Mais que s'est-il passé quand Moise descendit la première fois du mont Sinaï avec les tables de la loi, avant même qu'il n'ait pu proclamer le sixième commandement ? Il a découvert une "hérésie digne de la mort", l'hérésie du Veau d'Or. Il a oublié le sixième commandement et a crié (je cite en substance la traduction de Luther) : "Que vienne à moi, celui qui appartient au Seigneur, le Dieu d'Israël : que chacun ceigne son glaive à ses côtés, que chacun étrangle qui son frère, qui son ami et qui son proche. Et ainsi tombèrent du peuple, en ce jour, trois mille hommes."
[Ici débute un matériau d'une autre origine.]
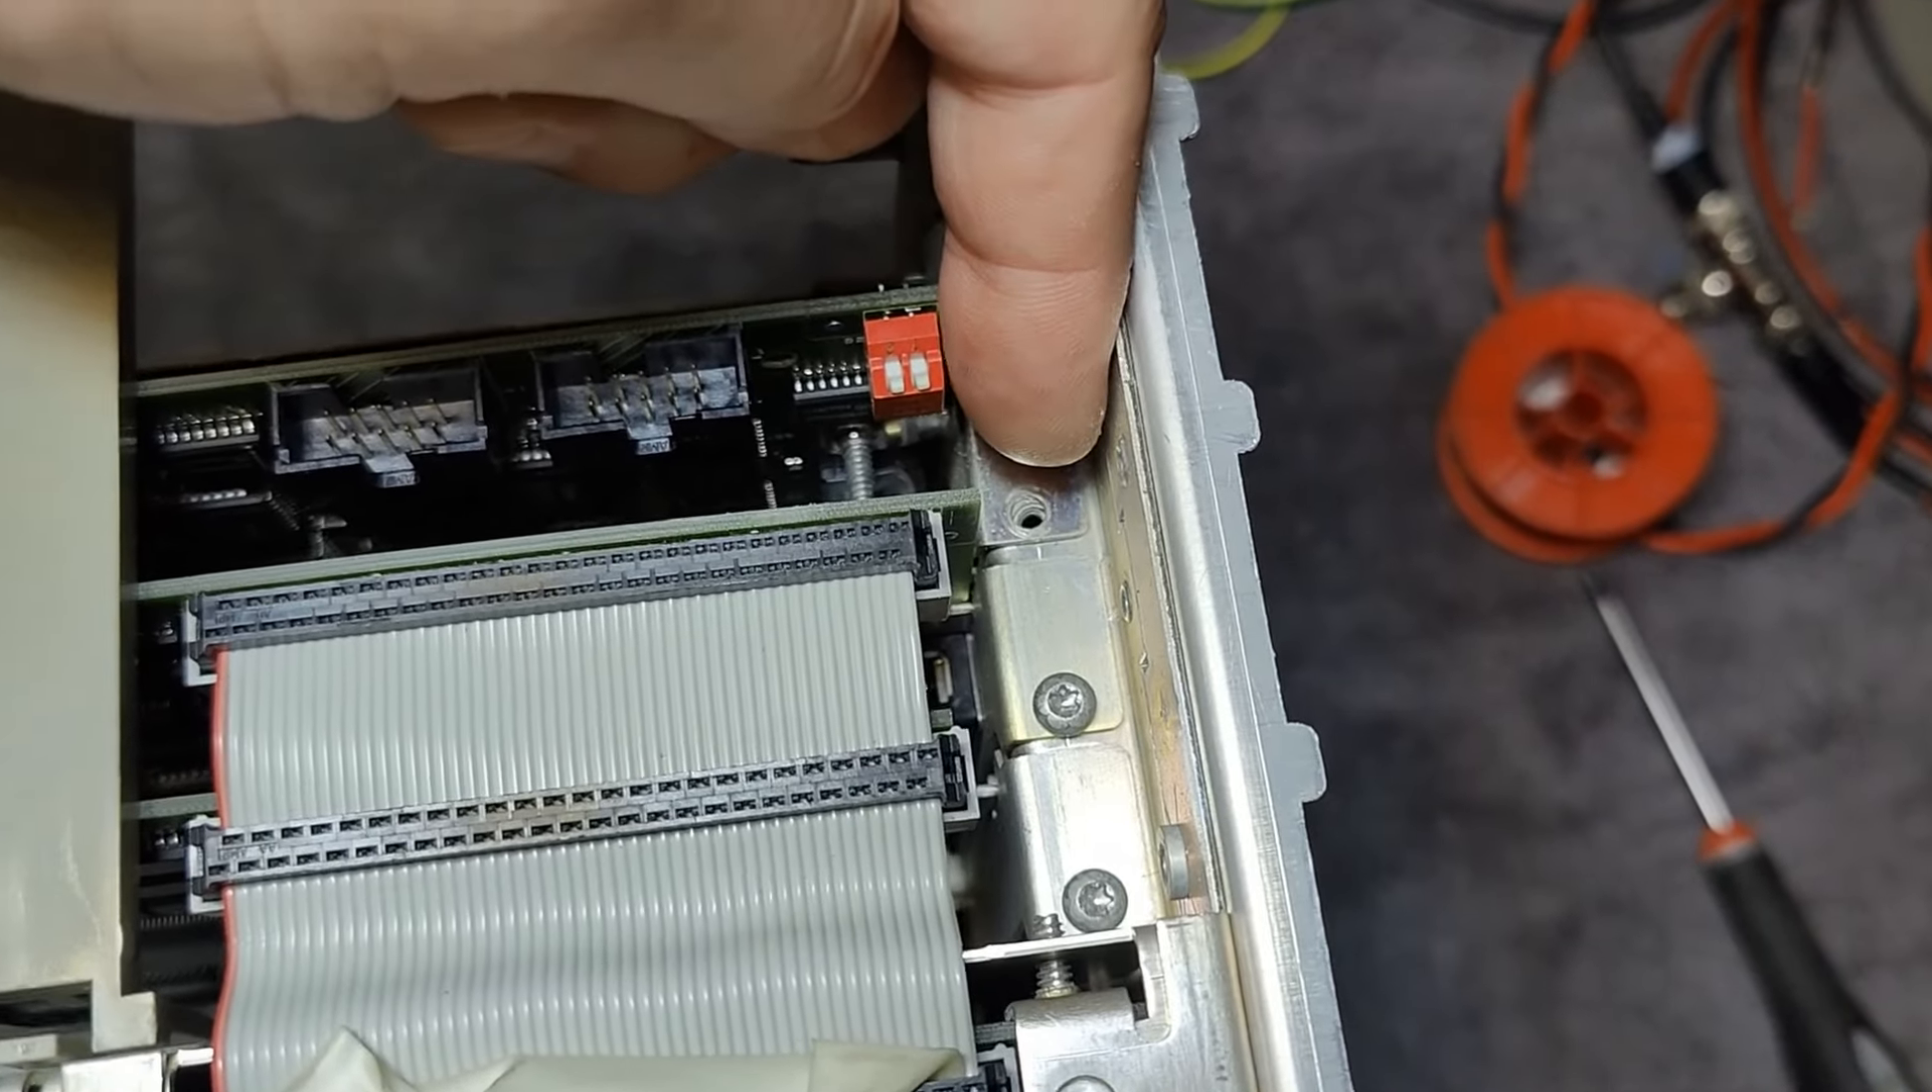We've got a missing screw here.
Ainsi peut-être tout a commencé. Mais il est certain que cela s'est perpétué, particulièrement après l'instauration du christianisme en religion d'État. C'est l'histoire effrayante des persécutions religieuses, persécutions au nom de l'orthodoxie. Plus tard - surtout aux XVIIe et XVIIIe siècles - s'ajoutèrent d'autres convictions idéologiques pour justifier la persécution, la barbarie et la terreur : la nationalité, la race, l'orthodoxie politique.
Dans l'idée d'orthodoxie et d'hérésie se cachent les vices les plus mesquins ; ces vices auxquels les intellectuels sont particulièrement sujets : l'arrogance, l'ergotage, la certitude, la vanité intellectuelle. Ce sont des vices mesquins - moins importants que la cruauté.
Le titre de ma conférence, "Tolérance et responsabilité intellectuelle", fait allusion à un argument de Voltaire à propos de la tolérance. Voltaire demande : "Qu'est-ce que la tolérance ?" Et il répond (je traduis librement) : "La tolérance est la conséquence nécessaire de la conscience que nous avons d'être faillibles. L'erreur est humaine, et nous faisons tous sans cesse des fautes. Pardonnons-nous réciproquement nos bêtises. C'est la première loi de la nature."
Voltaire en appelle à notre honnêteté intellectuelle. Nous devons assumer nos faiblesses, notre ignorance. Voltaire sait parfaitement qu'il y a des fanatiques à la conviction inébranlable. Mais leur conviction est-elle tout à fait honnête ? Ont-ils eux-mêmes examiné honnêtement leurs convictions et les raisons de ces dernières ? Et l'examen critique de soi n'est-il pas une composante de toute honnêteté intellectuelle ? Le fanatisme n'est-il pas un essai pour couvrir notre propre incroyance inavouée, que nous avons réprimée et qui, pour cette raison, ne nous est seulement qu'à moitié consciente ?
L'appel de Voltaire à notre humilité intellectuelle, et avant tout son appel à notre honnêteté intellectuelle, a en son temps fortement impressionné les intellectuels. Je voudrais renouveler ici cet appel.